To finish things off, this ones a bit of a curve-ball. When browsing through the AMG GT3 preset partterns, I noticed there was a design where the secondary colour on the side of the car sloped upwards towards the rear, just like several of the schemes on the old Mercedes 190E Touring Cars. Unable to replicate the pinstripe on the classic Sonnax car, this beery beauty seemed like just the ticket. And of course, there’s a sim racing link through the Thiim name as well. As with the Aston, there really wasn’t a close enough match for the dark green, which should really haev a slightly more blue hue, but the gold is spot on… and the combination looks pretty sharp if I do say so myself. Even the gold rims, something I’m not normally too keen on seem to work here. To finish up, I added a gold LED strip to the top of the windscreen, because why-not. All in all, it’s far from a replica of the old DTM beast, but I think the livery evokes some of the spirit.
 

Final Thoughts

 

If you’ve dabbled with liveries in ACC before, then you’ll know that this update is very much a user interface implementation of the old ‘open up notepad and edit a text-file’ system that was in place previously.

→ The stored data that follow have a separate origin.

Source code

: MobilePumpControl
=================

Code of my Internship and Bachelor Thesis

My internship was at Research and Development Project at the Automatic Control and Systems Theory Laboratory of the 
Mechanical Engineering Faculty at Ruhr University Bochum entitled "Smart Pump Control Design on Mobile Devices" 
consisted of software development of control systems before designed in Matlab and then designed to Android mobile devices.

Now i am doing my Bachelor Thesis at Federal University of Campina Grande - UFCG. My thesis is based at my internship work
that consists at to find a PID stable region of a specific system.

So, for some this may not be all that exciting. But, that all being said, being able to put together a livery in a couple of minutes, with live previews, and without needing to cross-reference various online lookup tables is a bit of a godsend if you like creating custom liveries. On the other side of the coin though, I still cant help but feel that this feature, while welcomed, is a bit too restrictive. I understand Kunos’ reasoning, and the commercial considerations that they face, but I for one would love to see a bit more flexibility in the livery editor, even if it’s just something as simple as custom shape stickers, as seen in some other driving games. Oh, and a full gamut colour pallet too while I’m wish-listing!